‘Tornado Days’ Unlikely for Kansas Schools

October 7, 2014

Oklahoma officials are kicking around the idea of instituting “tornado days” in which classes would be called off when the threat of tornadoes is unusually high, but school and weather officials in Kansas think the idea could cause more problems than it solves.

Tornado damaged classroom in the Tower Elementary school in Moore, Oklahoma. An F5 tornado struck the area on May 20th, causing widespread destruction. Andrea Booher/FEMA
Tornado damaged classroom in the Tower Elementary school in Moore, Oklahoma. An F5 tornado struck the area on May 20th, causing widespread destruction. Andrea Booher/FEMA

Nine schoolchildren were killed in the May 20, 2013, tornado that ripped through Moore, Oklahoma, including seven at Plaza Towers Elementary School. It was the first tornado death at school during a school day in that state since 1930, said Harold Brooks, a research scientist at the National Severe Storms Laboratory in Norman, Oklahoma.

Schools in Mississippi and Alabama have tornado day policies in place, The Wichita Eagle reported, but Kansas school officials said there are several reasons why that wouldn’t work in their state.

“We’ve had parents driving to school during tornado warnings to pick up their kids,” said Susan Arensman, spokeswoman for Wichita’s public schools. “Now you’re out driving around in weather where you shouldn’t be.”

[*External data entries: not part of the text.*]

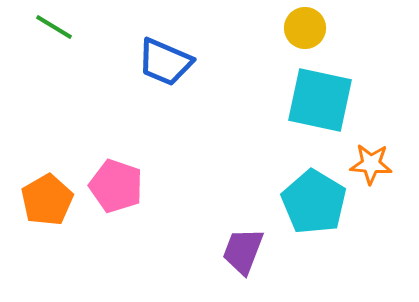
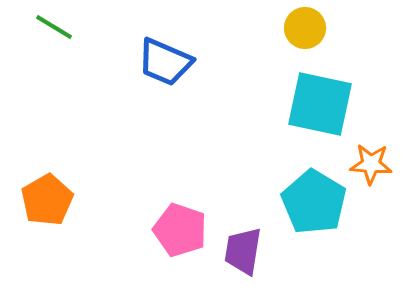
cyan square: moved 4 px down
pink pentagon: moved 64 px right, 44 px down
purple trapezoid: rotated 12 degrees counterclockwise
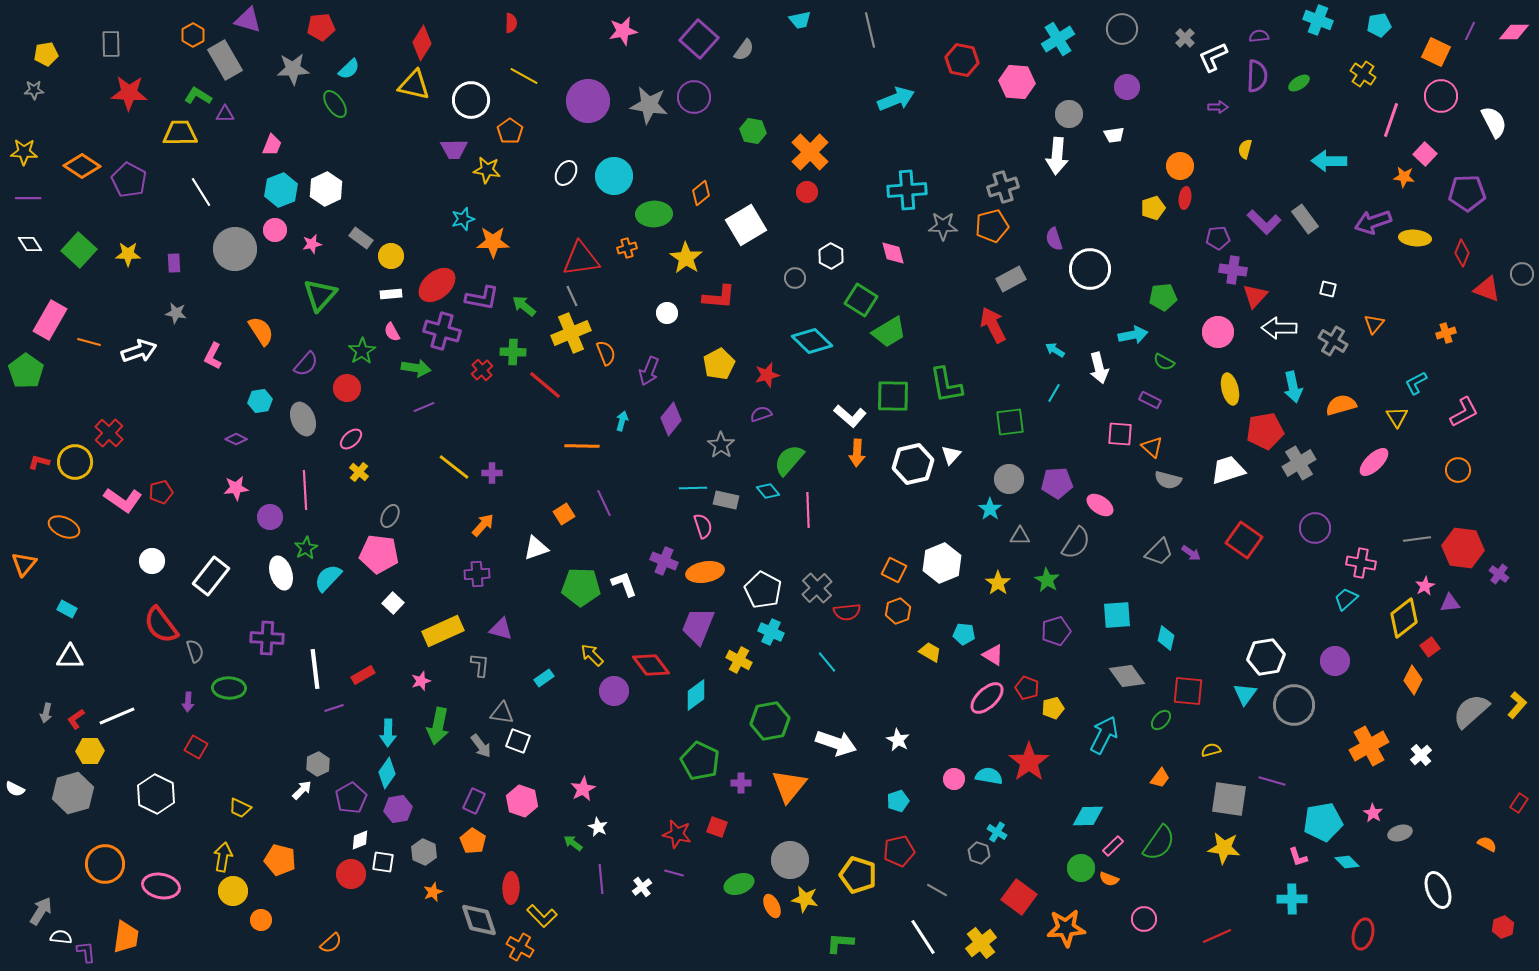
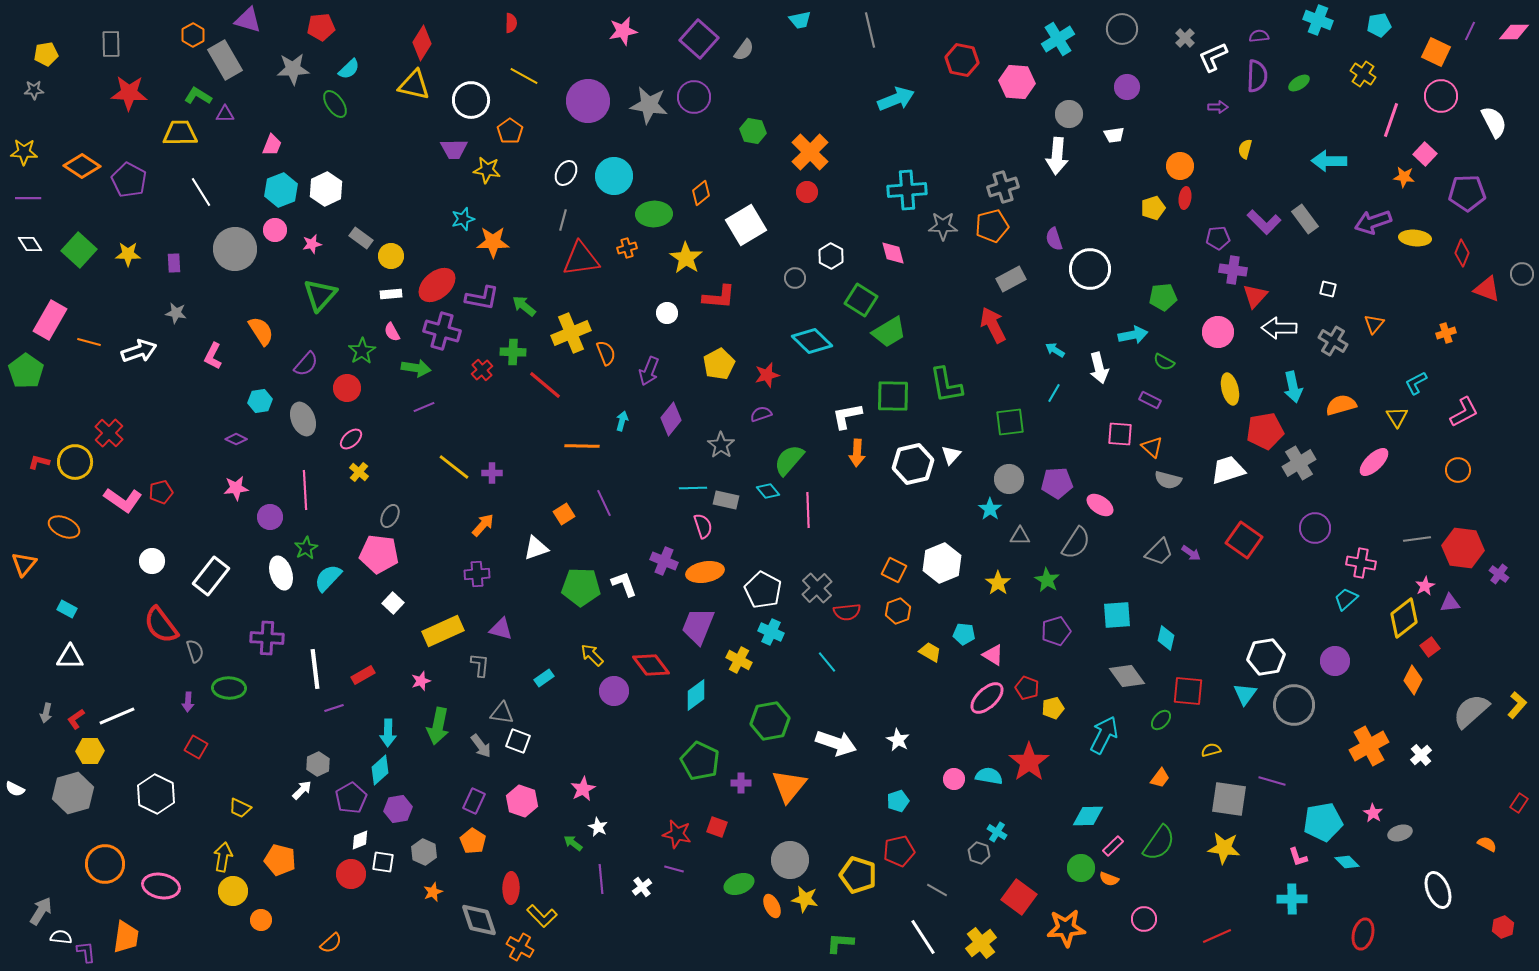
gray line at (572, 296): moved 9 px left, 76 px up; rotated 40 degrees clockwise
white L-shape at (850, 416): moved 3 px left; rotated 128 degrees clockwise
cyan diamond at (387, 773): moved 7 px left, 3 px up; rotated 12 degrees clockwise
purple line at (674, 873): moved 4 px up
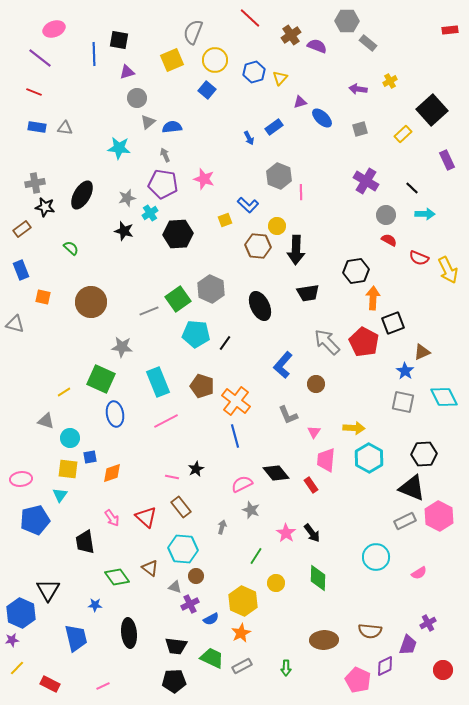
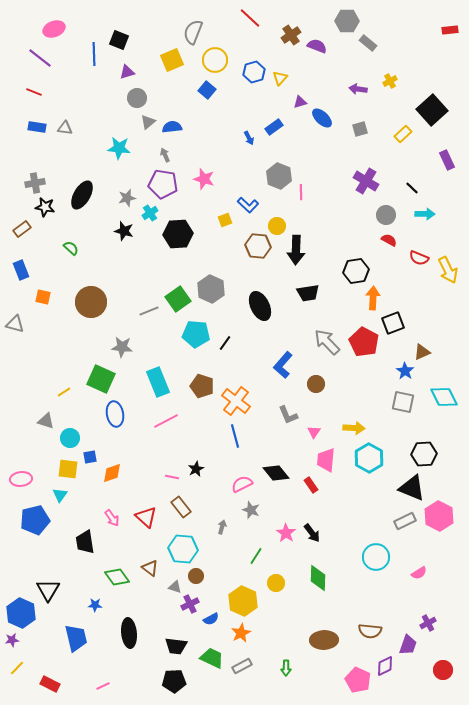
black square at (119, 40): rotated 12 degrees clockwise
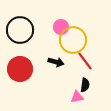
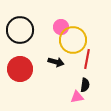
red line: moved 2 px right, 2 px up; rotated 48 degrees clockwise
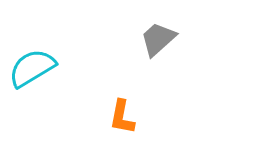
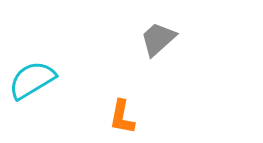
cyan semicircle: moved 12 px down
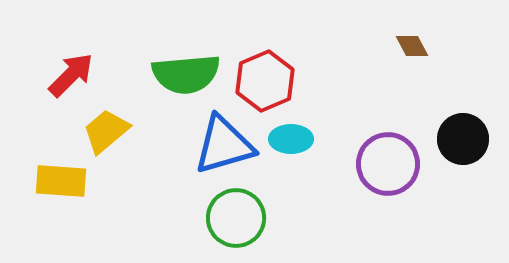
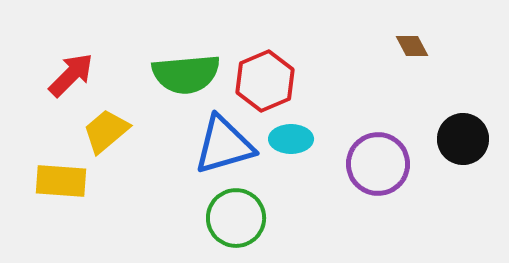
purple circle: moved 10 px left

Most schools in the district have safe rooms for use by students and staff when violent weather threatens, and there are plans for safe rooms to be added to the few schools in the district that don’t have them.

Once the doors to the safe rooms close, they’re not opened until a warning has expired or been canceled, Arensman said. They’re not opened even for parents who come to get their children, she said.

If students were let out of classes on a day promising the threat of severe weather, “Would they know where to go? Would they know what to do?” she said.

But Scott Curl, a meteorologist at the National Weather Service’s Norman, Oklahoma, branch, said the Moore death toll could have been greater if parents had not come to pick up their children before the tornado struck.

“Even the two schools that got hit, a lot of students had left,” Curl said. Had they not, he said, many more of them may have died.

Many students in southwest Kansas would be placed in greater danger if their school districts declared a tornado day and didn’t hold classes because a large number live in mobile homes, said Larry Ruthi, meteorologist in the weather service’s Dodge City bureau.

“In western Kansas, we would end up with teenagers at home alone, playing video games and not paying attention to the weather,” Ruthi said.